Jika agama diikat oleh kesamaan rukun dan ritual, maka spiritualitas melampaui itu semua. Spiritualitas membangkitkan rasa ketuhanan yang tak terpisahkan dari kemanusiaan. Dalam spiritualitas keduanya tidak bisa dipilah-pilah secara hitam-putih. Berbuat baik kepada sesama manusia, terlepas apapun latarbelakang agama dan keyakinannya, adalah bagian dari spiritualitas itu sendiri.
Agama yang dikehendaki oleh Allah dan Muhammad adalah agama yang tak pilah-pilah dalam memilih objek perbuatan baik dan kemanusiaan kita. Bukankah Islam diturunkan untuk memberikan rahmat bagi alam semesta beserta seluruh isinya? (Q.S. al-Anbiyā’ [21]: 107)
Oleh karena itu, kejadian penolakan jenazah Covid-19 harus menohok spiritualitas kita. Ternyata keberagamaan kita tidak menjamin kedalaman spiritualitas kita dalam bentuk kebaikan tanpa syarat kepada sesama makhluk Allah, tanpa kecuali. Hal demikian terjadi karena kita terlalu eksoterik, lahiriah-minded dalam beragama.
Kita terlalu sibuk dengan ornamen-ornamen ekstrinsik dalam beragama, sehingga kita lupa pada esensi beragama dalam konteks kemanusiaan universal.

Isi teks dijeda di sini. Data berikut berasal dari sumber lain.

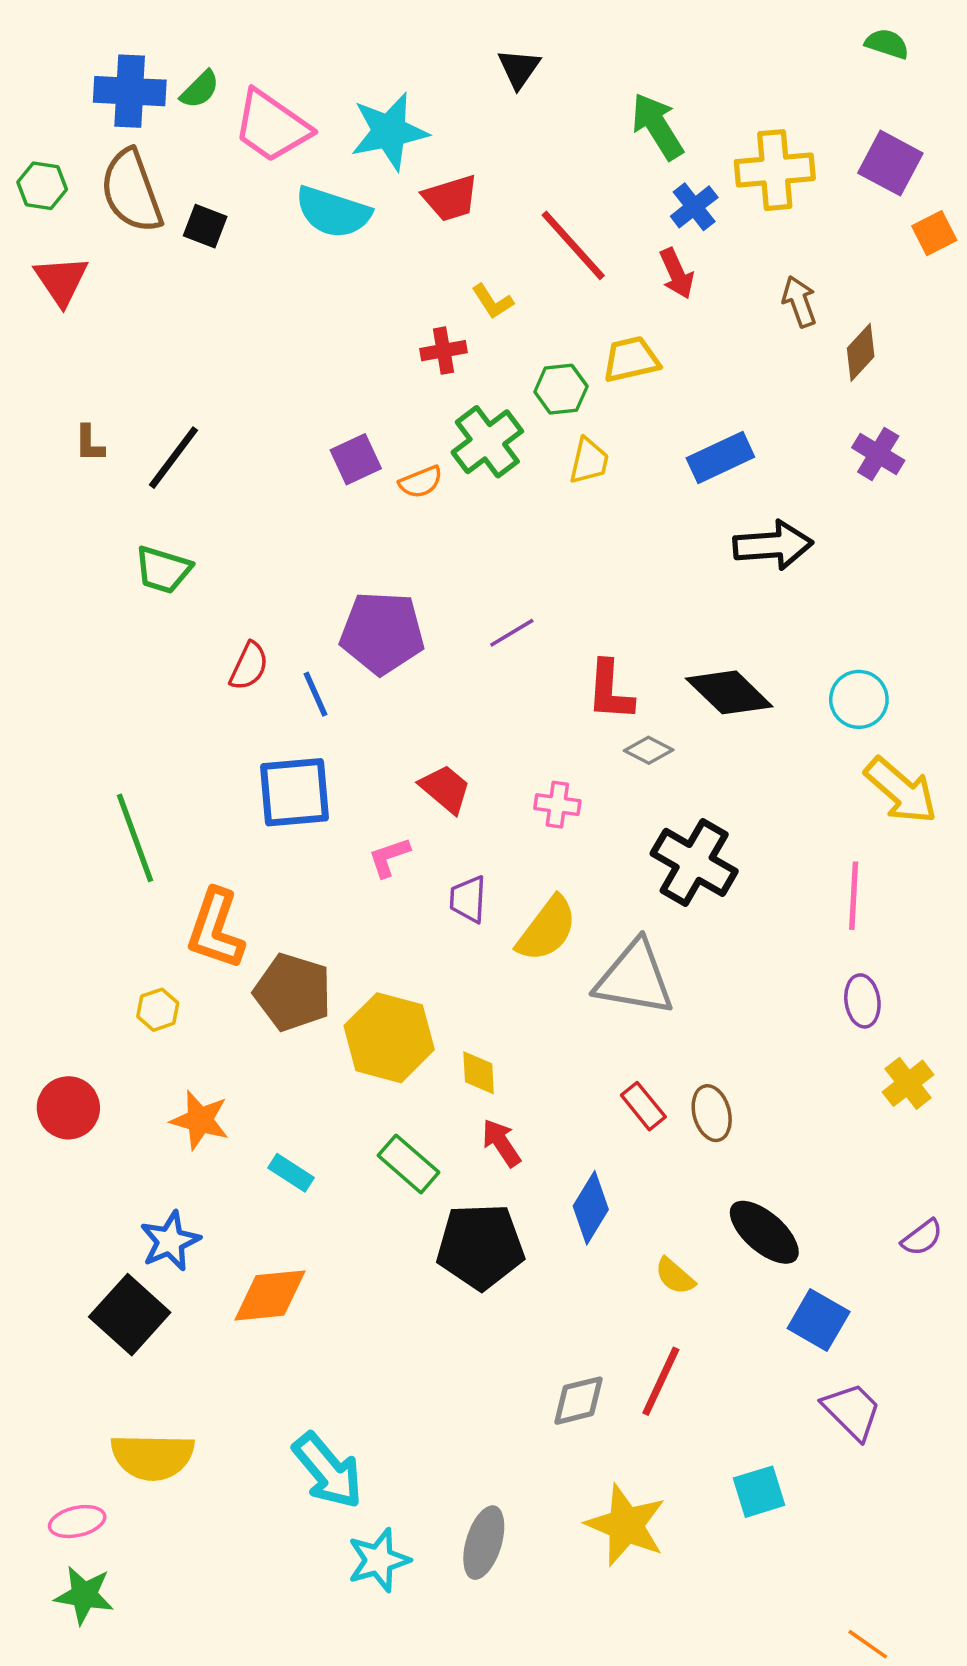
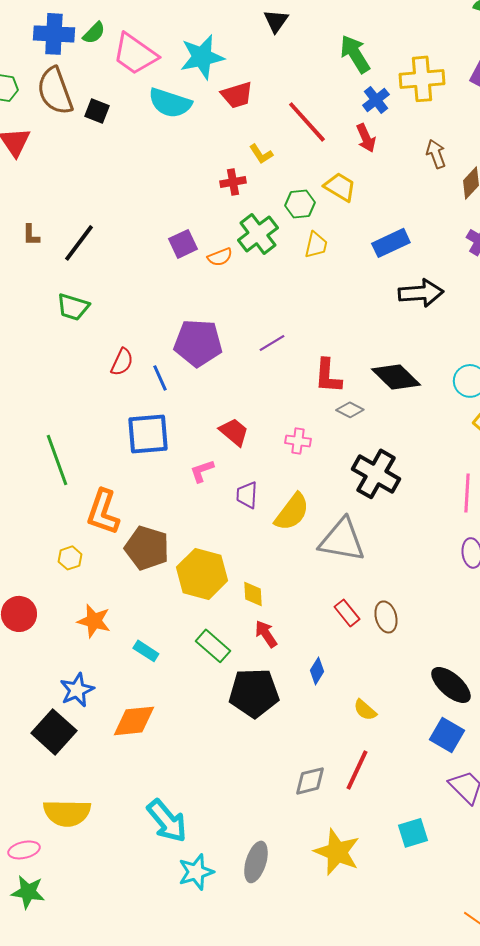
yellow trapezoid: (631, 359) -> (340, 187), turned 44
blue diamond: (591, 1208) -> (317, 671), size x0.7
black ellipse: (764, 1232) -> (451, 685), moved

Saatnya kita membuktikan bahwa keberagamaan kita bukanlah penghalang untuk perbuatan baik kita, karena keduanya adalah satu paket dari dua sisi uang yang sama. Takwa dan berbuat baik kepada sesama adalah satu entitas, tak terpisahkan. Perbuatan baik kita bukanlah investasi yang bersyarat.
Kita berbuat baik karena agama kita mengajarkan demikian. Oleh karena itu, jangan lagi kita memilah-milah target perbuatan baik kita. Siapapun makhluk yang ada di kolong jagad ini harus merasakan kebaikan dan kemanfaatan kita.
Saatnya kita meniru panutan kita masing-masing dalam beragama. Jika bukan Muhammad SAW yang kita tiru, lantas siapa lagi?.